Si vous découvrez des blessures récentes ou des menaces suicidaires, agissez rapidement et calmement pour protéger la personne. Restez auprès d’elle, retirez si possible les moyens dangereux et contactez un professionnel sans tarder si la situation l’exige.
- Soyez présent et attentif pour réduire l’isolement.
- Encouragez à consulter un médecin ou un service d’urgence si les blessures nécessitent des soins.
- Contactez un professionnel de santé mentale pour une orientation adaptée.
- En cas de risque suicidaire, appelez immédiatement les services d’urgence ou une hotline spécialisée.
- Évitez de laisser la personne seule si le danger est imminent.
Quelles prises en charge et traitements existent ?
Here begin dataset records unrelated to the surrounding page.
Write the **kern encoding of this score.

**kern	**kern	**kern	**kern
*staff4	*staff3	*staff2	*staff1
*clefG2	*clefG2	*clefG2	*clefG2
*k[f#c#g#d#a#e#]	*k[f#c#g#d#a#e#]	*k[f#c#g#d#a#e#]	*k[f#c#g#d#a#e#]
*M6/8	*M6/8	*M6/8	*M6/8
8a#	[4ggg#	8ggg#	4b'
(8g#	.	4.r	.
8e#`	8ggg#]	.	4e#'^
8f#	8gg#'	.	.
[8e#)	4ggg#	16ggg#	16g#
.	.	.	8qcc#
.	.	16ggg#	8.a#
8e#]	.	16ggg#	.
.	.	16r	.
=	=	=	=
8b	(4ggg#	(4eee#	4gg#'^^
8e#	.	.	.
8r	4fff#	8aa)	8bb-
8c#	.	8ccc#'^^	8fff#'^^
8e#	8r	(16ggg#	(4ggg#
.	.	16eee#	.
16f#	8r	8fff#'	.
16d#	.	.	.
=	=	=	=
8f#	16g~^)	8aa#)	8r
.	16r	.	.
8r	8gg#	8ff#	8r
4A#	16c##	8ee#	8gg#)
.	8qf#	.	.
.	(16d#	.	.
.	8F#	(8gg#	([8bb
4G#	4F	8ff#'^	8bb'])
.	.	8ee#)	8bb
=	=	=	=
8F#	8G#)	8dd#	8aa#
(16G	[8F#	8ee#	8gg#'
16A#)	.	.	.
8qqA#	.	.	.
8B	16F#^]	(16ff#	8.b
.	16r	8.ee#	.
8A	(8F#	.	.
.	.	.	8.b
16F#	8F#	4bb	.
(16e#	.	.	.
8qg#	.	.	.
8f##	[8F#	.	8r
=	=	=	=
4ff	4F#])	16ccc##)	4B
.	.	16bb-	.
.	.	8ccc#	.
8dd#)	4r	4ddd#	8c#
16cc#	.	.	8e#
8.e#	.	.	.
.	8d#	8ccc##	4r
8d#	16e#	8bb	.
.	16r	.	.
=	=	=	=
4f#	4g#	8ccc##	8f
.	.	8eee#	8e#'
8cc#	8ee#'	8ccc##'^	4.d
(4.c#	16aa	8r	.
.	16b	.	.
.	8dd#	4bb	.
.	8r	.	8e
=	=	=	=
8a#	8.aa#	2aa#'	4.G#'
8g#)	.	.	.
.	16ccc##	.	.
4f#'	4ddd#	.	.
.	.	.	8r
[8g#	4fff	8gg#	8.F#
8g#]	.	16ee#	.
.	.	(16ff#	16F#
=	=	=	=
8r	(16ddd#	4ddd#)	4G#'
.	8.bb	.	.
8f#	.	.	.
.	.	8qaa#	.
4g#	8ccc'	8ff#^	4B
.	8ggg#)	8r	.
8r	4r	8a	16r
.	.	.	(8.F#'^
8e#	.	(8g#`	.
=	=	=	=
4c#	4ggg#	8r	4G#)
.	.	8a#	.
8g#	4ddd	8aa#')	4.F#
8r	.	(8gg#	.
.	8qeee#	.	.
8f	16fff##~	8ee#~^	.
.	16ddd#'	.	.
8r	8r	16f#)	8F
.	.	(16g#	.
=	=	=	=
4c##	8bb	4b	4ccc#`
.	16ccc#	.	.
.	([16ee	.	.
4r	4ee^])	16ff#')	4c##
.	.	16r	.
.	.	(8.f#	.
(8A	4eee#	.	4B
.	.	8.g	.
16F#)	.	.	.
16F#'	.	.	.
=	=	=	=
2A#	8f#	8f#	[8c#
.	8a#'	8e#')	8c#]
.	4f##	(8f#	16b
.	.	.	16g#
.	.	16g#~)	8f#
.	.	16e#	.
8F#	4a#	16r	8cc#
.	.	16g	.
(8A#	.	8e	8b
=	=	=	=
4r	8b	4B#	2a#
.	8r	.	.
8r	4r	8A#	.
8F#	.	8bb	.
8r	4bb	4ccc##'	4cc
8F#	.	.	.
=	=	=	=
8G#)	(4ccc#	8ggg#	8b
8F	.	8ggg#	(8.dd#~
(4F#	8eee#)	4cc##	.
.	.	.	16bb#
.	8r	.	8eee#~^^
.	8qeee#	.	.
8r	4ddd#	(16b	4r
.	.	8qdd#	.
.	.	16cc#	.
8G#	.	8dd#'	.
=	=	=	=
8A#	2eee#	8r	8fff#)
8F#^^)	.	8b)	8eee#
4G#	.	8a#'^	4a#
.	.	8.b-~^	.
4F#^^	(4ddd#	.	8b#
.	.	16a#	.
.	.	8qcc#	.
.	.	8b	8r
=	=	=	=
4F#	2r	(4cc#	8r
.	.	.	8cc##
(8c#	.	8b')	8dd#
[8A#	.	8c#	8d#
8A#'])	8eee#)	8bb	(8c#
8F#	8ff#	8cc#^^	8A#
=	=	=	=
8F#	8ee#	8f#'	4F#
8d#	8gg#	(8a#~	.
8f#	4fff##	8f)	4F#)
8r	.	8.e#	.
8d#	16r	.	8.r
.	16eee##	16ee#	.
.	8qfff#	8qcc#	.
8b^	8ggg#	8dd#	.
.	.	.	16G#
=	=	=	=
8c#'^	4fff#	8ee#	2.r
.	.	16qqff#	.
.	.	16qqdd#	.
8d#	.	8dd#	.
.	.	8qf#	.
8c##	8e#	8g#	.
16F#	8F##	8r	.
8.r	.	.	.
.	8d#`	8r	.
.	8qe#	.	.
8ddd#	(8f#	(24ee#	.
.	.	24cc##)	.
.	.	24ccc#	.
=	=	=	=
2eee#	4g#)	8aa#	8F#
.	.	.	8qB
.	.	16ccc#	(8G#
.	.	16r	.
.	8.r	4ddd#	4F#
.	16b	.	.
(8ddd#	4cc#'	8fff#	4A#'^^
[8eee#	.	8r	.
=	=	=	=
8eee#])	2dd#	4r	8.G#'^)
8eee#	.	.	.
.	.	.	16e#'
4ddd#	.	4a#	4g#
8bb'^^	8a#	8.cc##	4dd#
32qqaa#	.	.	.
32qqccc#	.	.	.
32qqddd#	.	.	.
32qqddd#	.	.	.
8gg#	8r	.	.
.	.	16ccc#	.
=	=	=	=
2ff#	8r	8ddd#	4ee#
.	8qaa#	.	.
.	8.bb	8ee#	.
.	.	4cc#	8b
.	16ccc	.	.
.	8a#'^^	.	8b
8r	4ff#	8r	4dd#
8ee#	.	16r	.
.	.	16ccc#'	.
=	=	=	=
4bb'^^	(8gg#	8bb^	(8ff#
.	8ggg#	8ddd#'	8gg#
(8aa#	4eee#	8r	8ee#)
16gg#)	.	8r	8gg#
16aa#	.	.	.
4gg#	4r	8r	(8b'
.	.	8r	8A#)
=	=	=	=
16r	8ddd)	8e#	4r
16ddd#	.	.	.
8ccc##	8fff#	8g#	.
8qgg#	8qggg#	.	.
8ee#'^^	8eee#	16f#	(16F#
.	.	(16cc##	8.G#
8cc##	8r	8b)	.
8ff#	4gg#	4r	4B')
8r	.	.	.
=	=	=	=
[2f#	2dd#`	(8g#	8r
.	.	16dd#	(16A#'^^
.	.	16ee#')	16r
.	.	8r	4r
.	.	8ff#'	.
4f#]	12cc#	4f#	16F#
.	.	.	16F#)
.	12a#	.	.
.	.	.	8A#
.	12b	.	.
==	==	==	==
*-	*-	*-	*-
Plusieurs approches thérapeutiques ont montré leur efficacité pour réduire l’automutilation et traiter les causes sous-jacentes. Le choix du traitement dépend du diagnostic, de l’âge et du contexte de la personne.

Thérapies recommandées
La thérapie comportementale dialectique (TCD) et les thérapies cognitivo-comportementales (TCC) constituent des références pour travailler la régulation émotionnelle et les mécanismes de l’automutilation. La thérapie familiale peut aussi aider lorsque les dynamiques relationnelles contribuent aux difficultés. Le suivi régulier avec un psychologue ou un psychiatre favorise des progrès durables.
Traitement médicamenteux
Les médicaments ne guérissent pas l’automutilation en soi mais ils peuvent soulager des symptômes associés comme la dépression ou l’anxiété. La décision d’introduire un traitement médicamenteux revient à un psychiatre qui évaluera les bénéfices et les risques. L’association thérapie psychologique et pharmacologie donne souvent de meilleurs résultats.
Ressources et urgences
En cas de danger immédiat, les services d’urgence et les lignes d’écoute spécialisées restent la première option. Les centres de santé mentale, les associations locales et les plateformes de téléconsultation offrent des voies d’accès rapides à l’aide professionnelle. Gardez à portée de main les contacts des services locaux afin d’intervenir sans perdre de temps.